# Nervous cats and building work



## Lucyh (Dec 30, 2010)

Hello

Just wanted to ask some quick advice from those who understand very nervous cats...

My two were born as strays, and although now are very attached to me, are generally completely terrified around anyone else, with any loud noises and hate going in the cat box to new places. (so before anyone suggests, a cattery is out of the question).

I am currently having my loft converted and the builders have agreed to use the scaffolding for as long as possible, so there is noise from upstairs but no people in the house except when they use the loo.

The cats are currently in my room while the noise is going on, when it is very loud they go under the bed but then realise it's not so bad and have been sitting on the bed, even if they still look a bit unsure.... I'm not letting them out as I'm worried they will stay out all day in the cold.

next week the builders have to come in the house to put the new stairs in.
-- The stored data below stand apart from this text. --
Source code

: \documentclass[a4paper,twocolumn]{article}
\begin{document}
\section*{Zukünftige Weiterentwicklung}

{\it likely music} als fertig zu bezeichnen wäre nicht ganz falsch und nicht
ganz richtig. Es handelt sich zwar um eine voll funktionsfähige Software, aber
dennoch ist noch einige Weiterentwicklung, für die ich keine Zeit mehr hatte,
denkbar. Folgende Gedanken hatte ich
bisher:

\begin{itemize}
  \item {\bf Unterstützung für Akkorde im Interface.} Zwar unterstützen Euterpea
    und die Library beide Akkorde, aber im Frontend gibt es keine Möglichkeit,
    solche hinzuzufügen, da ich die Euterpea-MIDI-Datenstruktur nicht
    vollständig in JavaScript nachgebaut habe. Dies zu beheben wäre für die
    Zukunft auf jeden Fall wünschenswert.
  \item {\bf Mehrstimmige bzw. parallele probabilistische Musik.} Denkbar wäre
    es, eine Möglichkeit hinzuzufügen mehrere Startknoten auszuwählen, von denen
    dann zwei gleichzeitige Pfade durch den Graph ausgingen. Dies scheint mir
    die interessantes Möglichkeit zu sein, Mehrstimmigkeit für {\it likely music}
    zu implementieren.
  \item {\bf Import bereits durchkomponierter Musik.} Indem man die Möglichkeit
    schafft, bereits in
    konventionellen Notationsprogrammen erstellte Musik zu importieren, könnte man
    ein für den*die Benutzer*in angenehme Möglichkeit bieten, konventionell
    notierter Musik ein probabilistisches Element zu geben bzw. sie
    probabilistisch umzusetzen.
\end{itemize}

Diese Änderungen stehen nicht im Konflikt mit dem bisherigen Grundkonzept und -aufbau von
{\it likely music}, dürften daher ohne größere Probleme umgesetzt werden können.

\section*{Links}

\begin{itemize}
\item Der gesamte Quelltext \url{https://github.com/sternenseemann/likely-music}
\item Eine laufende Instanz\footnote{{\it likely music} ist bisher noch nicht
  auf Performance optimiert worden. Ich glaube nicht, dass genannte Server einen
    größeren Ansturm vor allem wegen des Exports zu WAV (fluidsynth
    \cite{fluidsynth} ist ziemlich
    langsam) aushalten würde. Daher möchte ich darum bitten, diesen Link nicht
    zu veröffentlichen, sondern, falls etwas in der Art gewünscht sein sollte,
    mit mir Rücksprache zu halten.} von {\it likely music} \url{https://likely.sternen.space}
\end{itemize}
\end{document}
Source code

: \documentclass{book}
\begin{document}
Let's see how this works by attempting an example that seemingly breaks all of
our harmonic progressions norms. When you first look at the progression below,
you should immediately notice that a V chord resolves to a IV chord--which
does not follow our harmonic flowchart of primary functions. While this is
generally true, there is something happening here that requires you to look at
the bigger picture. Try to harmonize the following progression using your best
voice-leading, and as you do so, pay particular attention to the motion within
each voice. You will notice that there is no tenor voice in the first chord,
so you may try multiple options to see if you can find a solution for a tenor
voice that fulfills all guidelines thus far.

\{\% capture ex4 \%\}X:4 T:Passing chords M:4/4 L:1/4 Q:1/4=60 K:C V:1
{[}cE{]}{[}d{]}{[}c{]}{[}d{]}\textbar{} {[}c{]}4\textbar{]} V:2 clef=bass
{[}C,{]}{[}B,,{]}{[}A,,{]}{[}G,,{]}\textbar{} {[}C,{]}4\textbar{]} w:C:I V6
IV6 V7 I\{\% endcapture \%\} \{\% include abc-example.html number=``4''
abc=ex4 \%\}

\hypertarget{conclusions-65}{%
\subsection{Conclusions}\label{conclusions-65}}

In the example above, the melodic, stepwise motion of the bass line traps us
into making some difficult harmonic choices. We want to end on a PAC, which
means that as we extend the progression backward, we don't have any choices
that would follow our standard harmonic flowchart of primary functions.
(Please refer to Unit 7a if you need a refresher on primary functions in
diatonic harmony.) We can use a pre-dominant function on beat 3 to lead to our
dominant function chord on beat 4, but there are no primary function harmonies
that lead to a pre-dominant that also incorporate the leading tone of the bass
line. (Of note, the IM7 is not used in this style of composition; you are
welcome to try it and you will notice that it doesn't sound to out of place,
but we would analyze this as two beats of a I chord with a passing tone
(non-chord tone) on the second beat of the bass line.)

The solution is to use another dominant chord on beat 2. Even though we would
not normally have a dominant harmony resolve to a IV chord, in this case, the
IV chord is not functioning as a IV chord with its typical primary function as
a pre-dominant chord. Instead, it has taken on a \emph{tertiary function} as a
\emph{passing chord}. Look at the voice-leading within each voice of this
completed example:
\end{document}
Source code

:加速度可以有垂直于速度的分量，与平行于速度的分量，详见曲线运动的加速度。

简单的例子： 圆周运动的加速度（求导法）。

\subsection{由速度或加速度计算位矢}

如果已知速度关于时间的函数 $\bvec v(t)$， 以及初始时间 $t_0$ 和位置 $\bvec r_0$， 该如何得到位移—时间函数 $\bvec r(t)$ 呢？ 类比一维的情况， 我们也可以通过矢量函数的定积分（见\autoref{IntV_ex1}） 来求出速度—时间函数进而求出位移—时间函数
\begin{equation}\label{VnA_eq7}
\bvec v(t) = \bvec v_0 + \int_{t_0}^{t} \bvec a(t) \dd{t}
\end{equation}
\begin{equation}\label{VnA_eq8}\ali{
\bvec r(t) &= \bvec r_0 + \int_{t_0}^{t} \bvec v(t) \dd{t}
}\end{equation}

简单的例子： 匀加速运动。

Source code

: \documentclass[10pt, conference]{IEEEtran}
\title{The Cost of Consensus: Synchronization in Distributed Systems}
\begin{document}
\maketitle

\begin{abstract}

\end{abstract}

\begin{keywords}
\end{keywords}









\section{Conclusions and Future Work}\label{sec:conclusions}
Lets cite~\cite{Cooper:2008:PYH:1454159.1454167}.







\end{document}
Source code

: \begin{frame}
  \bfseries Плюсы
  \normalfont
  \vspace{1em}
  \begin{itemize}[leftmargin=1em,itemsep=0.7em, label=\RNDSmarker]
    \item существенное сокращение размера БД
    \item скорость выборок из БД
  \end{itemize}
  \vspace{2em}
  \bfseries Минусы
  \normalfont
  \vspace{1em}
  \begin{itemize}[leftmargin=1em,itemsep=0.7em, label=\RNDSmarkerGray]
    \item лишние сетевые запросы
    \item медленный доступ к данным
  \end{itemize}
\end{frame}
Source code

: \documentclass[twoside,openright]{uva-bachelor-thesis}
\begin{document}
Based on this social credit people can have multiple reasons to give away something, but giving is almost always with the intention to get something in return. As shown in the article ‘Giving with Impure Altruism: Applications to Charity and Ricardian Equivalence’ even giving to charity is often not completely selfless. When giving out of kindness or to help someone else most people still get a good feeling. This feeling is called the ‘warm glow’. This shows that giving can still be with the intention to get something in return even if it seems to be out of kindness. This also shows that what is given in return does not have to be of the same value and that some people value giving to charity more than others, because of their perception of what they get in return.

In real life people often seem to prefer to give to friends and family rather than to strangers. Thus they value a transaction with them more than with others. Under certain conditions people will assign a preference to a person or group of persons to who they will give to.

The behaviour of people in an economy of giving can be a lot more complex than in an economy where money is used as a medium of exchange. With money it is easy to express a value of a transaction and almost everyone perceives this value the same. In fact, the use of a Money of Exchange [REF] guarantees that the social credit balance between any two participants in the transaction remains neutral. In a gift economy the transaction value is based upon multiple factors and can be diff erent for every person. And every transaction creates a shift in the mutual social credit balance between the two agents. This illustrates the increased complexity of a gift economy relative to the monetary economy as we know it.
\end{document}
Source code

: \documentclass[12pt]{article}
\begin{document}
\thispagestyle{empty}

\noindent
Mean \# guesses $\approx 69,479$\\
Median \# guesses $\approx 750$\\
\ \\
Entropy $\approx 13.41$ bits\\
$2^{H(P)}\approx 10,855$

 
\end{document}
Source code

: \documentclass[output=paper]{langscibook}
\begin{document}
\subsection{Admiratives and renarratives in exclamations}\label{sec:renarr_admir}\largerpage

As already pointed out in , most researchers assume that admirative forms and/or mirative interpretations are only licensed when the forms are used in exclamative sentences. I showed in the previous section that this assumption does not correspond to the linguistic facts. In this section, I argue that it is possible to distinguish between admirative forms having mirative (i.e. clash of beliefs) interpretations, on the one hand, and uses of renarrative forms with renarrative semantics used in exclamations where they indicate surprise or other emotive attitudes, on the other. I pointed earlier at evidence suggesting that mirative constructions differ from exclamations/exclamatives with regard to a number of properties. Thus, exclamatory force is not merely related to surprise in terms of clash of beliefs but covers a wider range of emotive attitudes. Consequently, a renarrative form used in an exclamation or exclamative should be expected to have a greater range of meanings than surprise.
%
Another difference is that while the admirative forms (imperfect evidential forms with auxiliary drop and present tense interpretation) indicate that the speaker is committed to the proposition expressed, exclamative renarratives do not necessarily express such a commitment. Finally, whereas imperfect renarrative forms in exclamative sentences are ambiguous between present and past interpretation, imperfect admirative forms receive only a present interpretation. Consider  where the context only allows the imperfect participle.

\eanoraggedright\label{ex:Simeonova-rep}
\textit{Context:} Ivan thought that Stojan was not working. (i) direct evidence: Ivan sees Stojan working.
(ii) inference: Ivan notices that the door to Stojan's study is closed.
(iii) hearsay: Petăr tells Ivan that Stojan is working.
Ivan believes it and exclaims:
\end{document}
It will be noisy and there will be several people in the flat all day.

the problem is that my bedroom is right next to where the work is happening, so it might be too much for them to be in there.

I have another room which is further away from the noise, but as the cats don't generally go in there they are not so familiar with it.

So my question is, are they better off in a familiar place but with the knowledge there are people on the other side of the wall, or in a slightly strange place a bit quieter? 

Any advice?! I know it's not going to be great for them either way, but I suppose it depends whether the familiar smells of my room will be more comfort than a slightly quieter place....


----------



## OrientalSlave (Jan 26, 2012)

Although they hate the carrier, I don't see that that rules out a cattery. A nice quiet one with no dogs around. It's not as if the building work will be done in a day, and you can be sure they are safe and sound at a cattery.

Part of why they hate the carrier might be that they only ever go to the vets in it, and nasty things happen there. Do you leave the carriers out so they become normal not dangerous?


----------



## Wiz201 (Jun 13, 2012)

If you have another room you can use further away from the noise I'd use that for the sake of a day. Put something familiar in there like a blanket that they use and they should be fine.


----------



## Lucyh (Dec 30, 2010)

Thanks for the replies. The thing is, it's not just the carrier, I think the new environment and strange people would be too much for them. They really are miserable with new people and one of them goes back to being properly feral when he goes to the vets. At least here they are in a familiar environment and I'm here in the evenings.

Good idea about the blankets though. I can prepare it so that they have familiar smells in the spare room, of course!

It's not perfect either way, but I think they would be far more traumatised with strangers in a strange place for a week.


----------



## chillminx (Nov 22, 2010)

When I have had building work done in my house I put the cats in a room as far away as possible from the noise. They managed to settle OK. 

The only thing I would never do is keep the cats at home when some ear-shatteringly noisy work was being done e.g. breaking through an outside wall to create a door way to a new extension. This kind of noise can be heard throughout the house and can make the building shake!  For those occasions I would put the cats in a quiet cattery for a day or two.


----------